---
name: large-data-volume-architecture
description: "Use when designing or reviewing org-wide large data volume (LDV) concerns: query optimizer behavior and selectivity, custom indexes and skinny tables, sharing and ownership skew, bulk data loads, archival to Big Objects, and divisions. Triggers: LDV architecture review, skinny table request, ownership skew hurting sharing, millions of records on custom object, bulk load performance. NOT for rewriting individual SOQL statements or interpreting Query Plan output in isolation (use data/soql-query-optimization), sales-only Opportunity and Account skew playbooks (use architect/high-volume-sales-data-architecture), or Marketing Cloud data extensions."
category: architect
salesforce-version: "Spring '25+"
well-architected-pillars:
  - Performance
  - Scalability
  - Reliability
tags:
  - large-data-volume-architecture
  - ldv
  - skinny-tables
  - custom-index
  - data-skew
  - sharing-performance
  - big-objects
  - bulk-load
  - selectivity
triggers:
  - "we need an LDV architecture review before our data grows further"
  - "ownership skew is slowing sharing recalculation across the org"
  - "should we request skinny tables or custom indexes for our custom object"
  - "millions of records on a custom object and reports are degrading"
  - "bulk load into salesforce is taking too long and hitting sharing limits"
inputs:
  - "Approximate record counts per high-volume object and monthly growth"
  - "Ownership distribution (especially any user or integration user near or above 10,000 owned records)"
  - "Which filters drive reports, list views, integrations, and batch jobs"
  - "Current sharing model complexity (roles, public groups, criteria-based rules)"
outputs:
  - "Index and skinny-table request strategy grounded in selectivity math"
  - "Skew and sharing remediation plan (ownership, parent-child distribution, deferral options)"
  - "Archival or Big Object boundary recommendation for cold data"
  - "Bulk load sequencing checklist (rules, triggers, sharing deferral)"
dependencies: []
version: 1.0.0
author: Pranav Nagrecha
updated: 2026-04-16
---

# Large Data Volume Architecture

This skill activates when an org crosses the threshold where default Salesforce patterns stop scaling: reports slow down, sharing jobs queue, integrations time out, or bulk loads stall. It focuses on **architectural** levers the platform exposes—indexes, skinny tables, skew avoidance, sharing deferral, divisions, and Big Object boundaries—not on polishing a single SOQL string.
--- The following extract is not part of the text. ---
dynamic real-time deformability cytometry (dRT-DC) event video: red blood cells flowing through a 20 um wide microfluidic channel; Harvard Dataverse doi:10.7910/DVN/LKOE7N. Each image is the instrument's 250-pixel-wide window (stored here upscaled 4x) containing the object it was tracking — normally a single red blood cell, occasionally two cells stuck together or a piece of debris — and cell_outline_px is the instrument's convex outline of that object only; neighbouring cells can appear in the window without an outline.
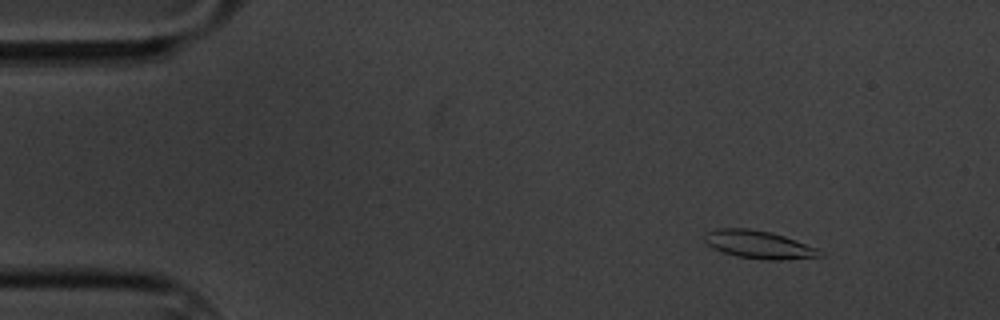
{"species": "common noctule bat (a hibernating species)", "species_latin": "Nyctalus noctula", "temperature_condition": "cold", "stored_images_in_passage": 60, "camera_frame_rate_fps": 3000, "um_per_image_px": 0.085, "animal": {"sex": "male", "body_mass_g": 20.1, "forearm_length_mm": 53.5}, "frame": {"image": 1, "passage_image": 7, "time_ms": 2.0, "image_size_px": [1000, 320], "cell_outline_px": [[824, 256], [780, 260], [764, 260], [736, 256], [724, 252], [708, 244], [704, 240], [704, 236], [708, 232], [716, 228], [748, 228], [772, 232], [784, 236], [816, 248], [824, 252]], "centroid_in_image_um": [64.52, 20.79], "position_along_channel_um": 20.5, "area_um2": 18.61}}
Large data volume is elastic in official documentation: very large user counts, tens of millions of records, or hundreds of gigabytes of storage all qualify. Even smaller orgs benefit once any one object crosses roughly one hundred thousand rows and operations become sensitive to selectivity and sharing cost.

---

## Before Starting

Gather this context before working on anything in this domain:

- What are the top five objects by row count, and which ones are still growing quickly?
- For those objects, who owns the rows? Is any single user (including an API or integration identity) approaching or exceeding ten thousand owned records?
- Which indexed fields appear in the WHERE clauses of reports, list views, batch Apex, and integrations? Are filters selective per the platform’s standard and custom index rules?
- Do you need transactional behavior on all historical rows, or can cold data move to Big Objects or external stores?

---

## Core Concepts

### Selectivity and the Query Optimizer

Reports, list views, and SOQL all flow through the Lightning Platform query optimizer. The optimizer chooses indexes, join order, and how to minimize I/O—including **sharing joins**. For standard indexed fields, an index can drive the query when the filter matches less than thirty percent of the first million rows and less than fifteen percent of additional rows, capped at one million matching rows. For custom indexed fields, the filter must match less than ten percent of total rows, with an absolute ceiling of 333,333 matching rows. AND and OR combinations have additional thresholds documented in the Large Data Volumes guide; with OR, each branch must be selective and indexed.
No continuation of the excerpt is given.